Mais c’est en abordant l’affaire de la supposée transmission volontaire du VIH que le ton est devenu grave, presque solennel. La voix empreinte d’une émotion contenue, Ousmane Sonko a dénoncé avec force la pratique inhumaine consistant à exhiber dans la presse le statut sérologique de citoyens. « Comment peut-on divulguer le statut de séropositivité d’autrui dans la presse ? », a-t-il tonné, laissant l’hémicycle silencieux.
Le Premier ministre a alors brossé un tableau déchirant des conséquences de ces actes. « Les personnes incriminées dans l’affaire de transmission volontaire du VIH, leurs enfants n’ont plus le courage d’aller à l’école. Ce sont des familles qui sont détruites », a-t-il lancé, mettant en lumière la face cachée de ces scandales médiatiques : des vies brisées, des enfants stigmatisés, des familles réduites à néant par la place publique.
« Ce qui se passe dans ce pays est inadmissible », a-t-il martelé, fustigeant les dérives d’une certaine frange de la société qui, sous couvert de morale, se livre à un véritable lynchage médiatique.

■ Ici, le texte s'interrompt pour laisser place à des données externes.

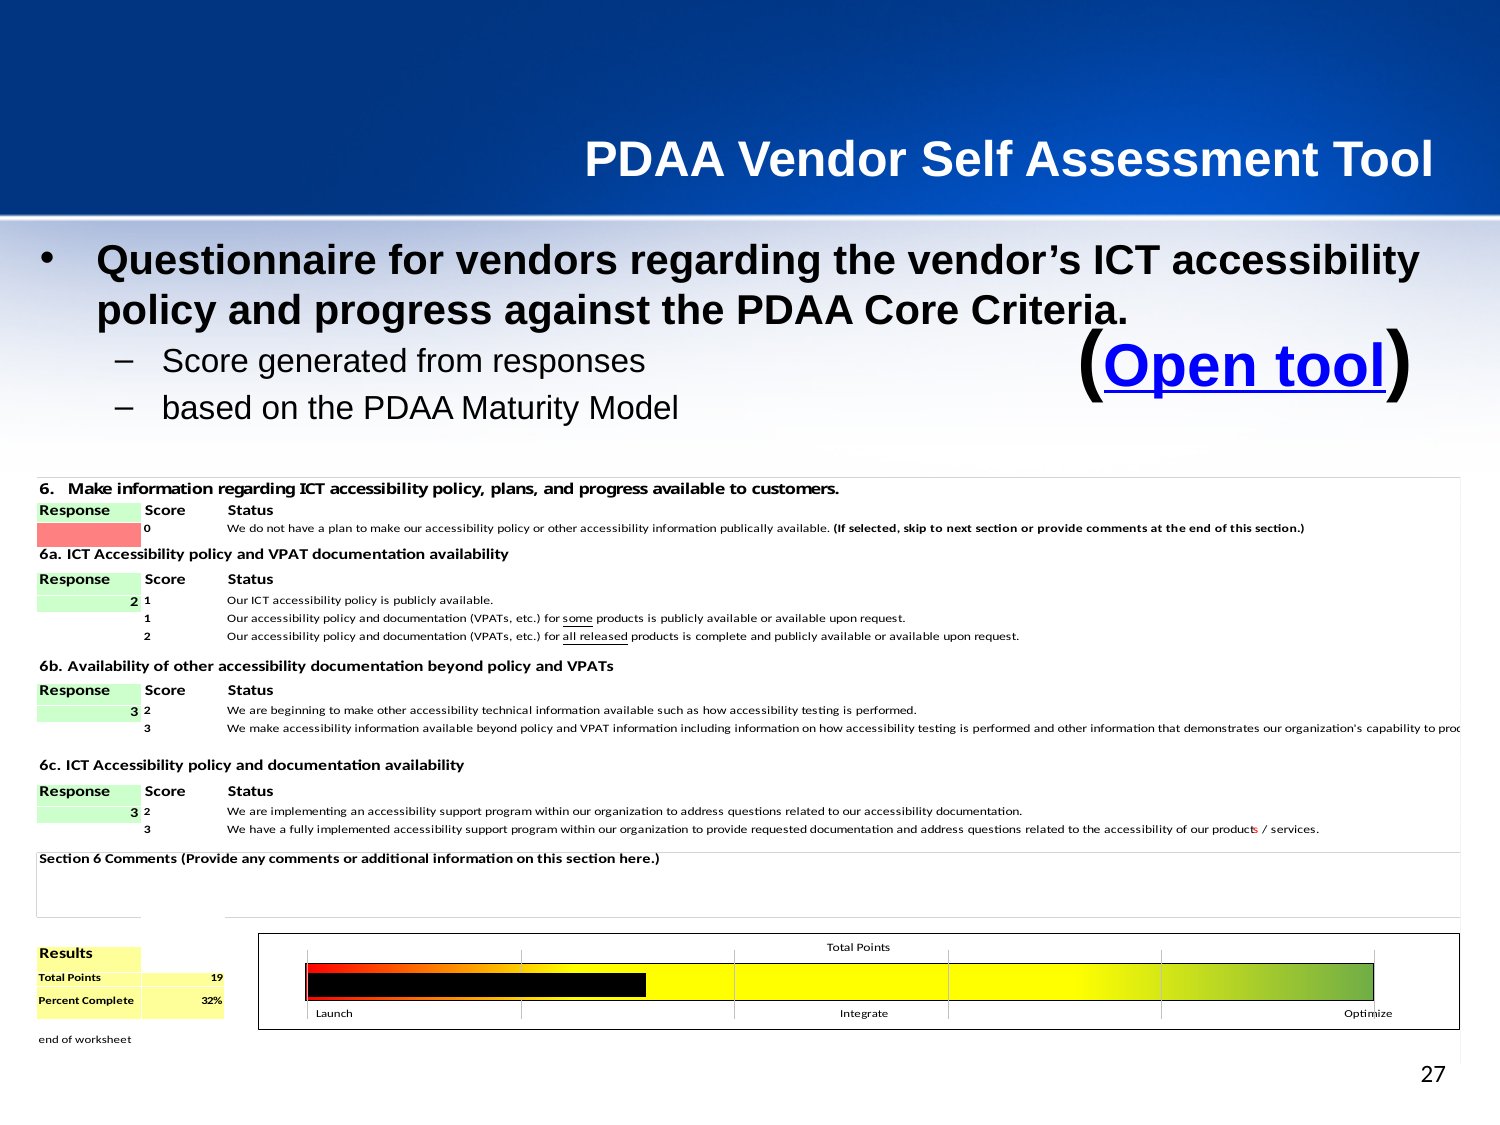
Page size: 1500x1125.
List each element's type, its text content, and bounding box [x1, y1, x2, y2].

picture [0, 0, 1500, 1125]
list Questionnaire for vendors regarding the vendor’s ICT accessibility policy and progress against the PDAA Core Criteria. Score generated from responses based on the PDAA Maturity Model [24, 224, 1450, 838]
slide_number 27 [1111, 1071, 1462, 1103]
title PDAA Vendor Self Assessment Tool [62, 62, 1450, 224]
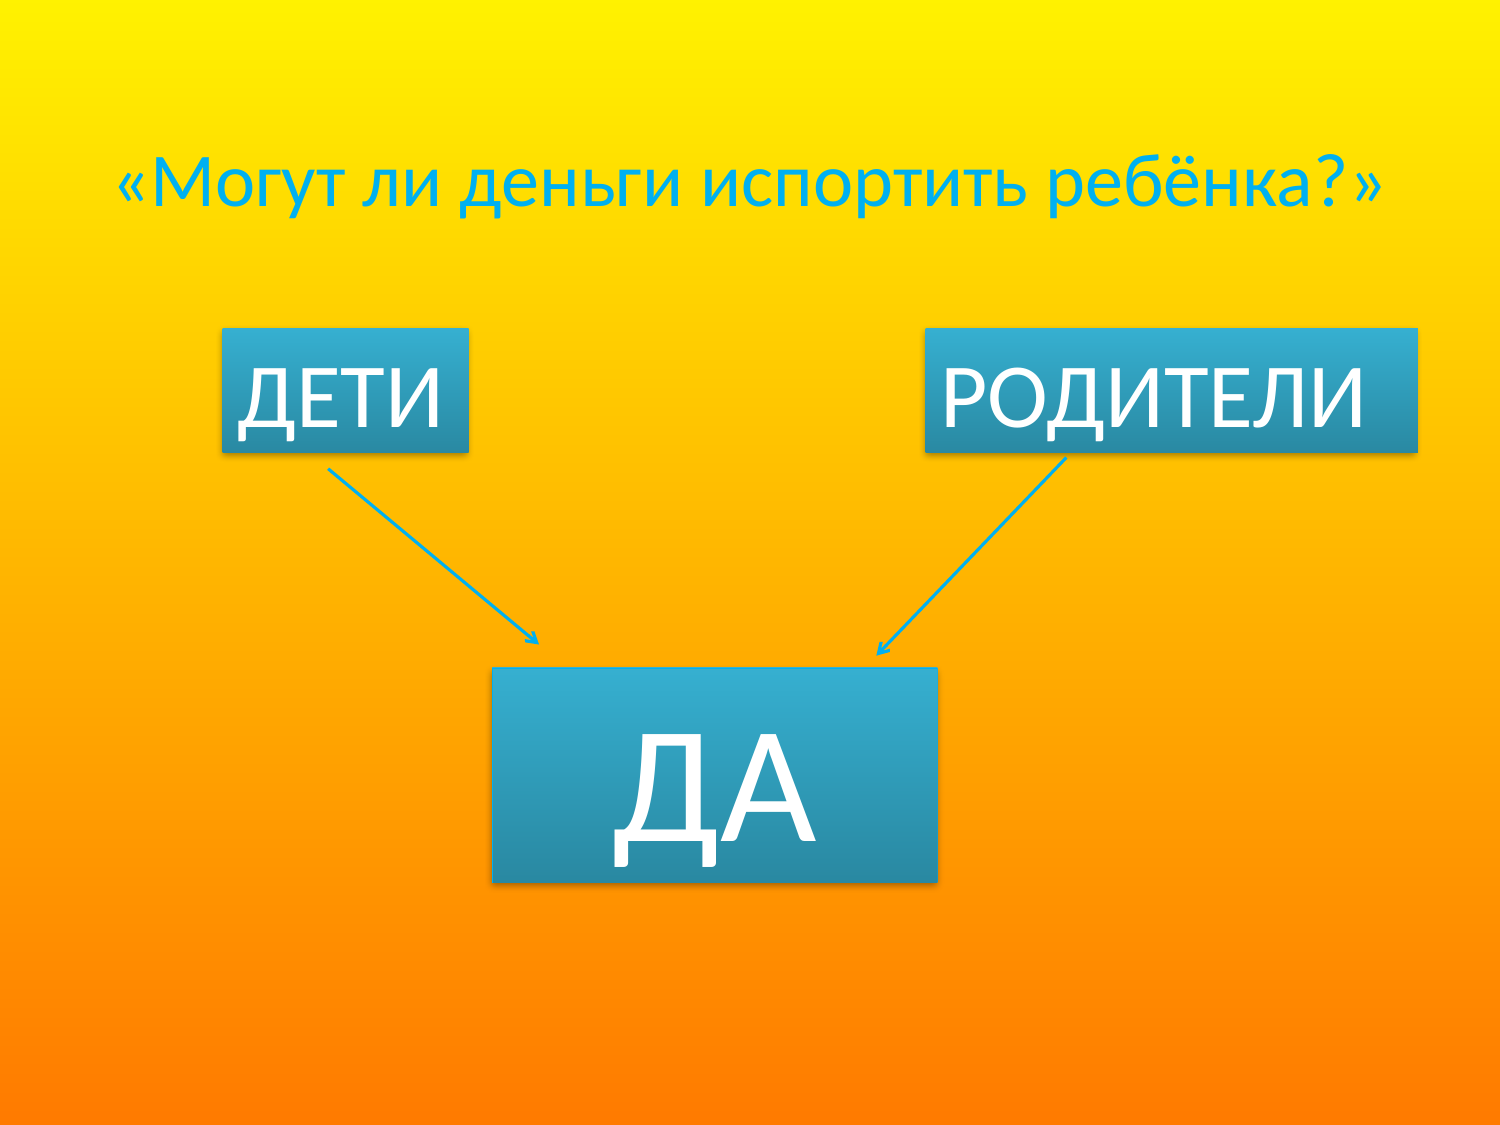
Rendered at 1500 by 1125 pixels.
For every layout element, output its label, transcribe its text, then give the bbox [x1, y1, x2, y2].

title «Могут ли деньги испортить ребёнка?» [75, 82, 1425, 270]
text_box ДА [492, 667, 938, 883]
text_box ДЕТИ [222, 328, 469, 453]
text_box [327, 468, 540, 645]
text_box РОДИТЕЛИ [925, 328, 1418, 453]
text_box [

Dans la foulée, sans jamais le nommer, Ousmane Sonko a adressé une pique cinglante à l’activiste Mame Mactar Guèye. « Il y a des gens qui croient être les élus habilités à parler du sujet de l’homosexualité. Ils en font trop. Rien ne les autorise à publier les noms des gens sous prétexte qu’ils sont homosexuels », a-t-il rappelé, réaffirmant avec force que ces questions relèvent du domaine régalien et de la seule compétence des autorités.
Pour sceller sa démonstration, le chef du gouvernement a révélé avoir ordonné le retrait de la protection sécuritaire mise à disposition de l’activiste. Une décision forte qui traduit la volonté de l’État de ne plus cautionner des initiatives jugées excessives, au moment où le Sénégal cherche à se prémunir contre d’éventuelles pressions internationales.
Avec cette intervention, Ousmane Sonko a voulu incarner un État protecteur, gardien des vies privées et rempart contre la destruction des familles. Un message adressé autant aux Sénégalais qu’à la communauté internationale.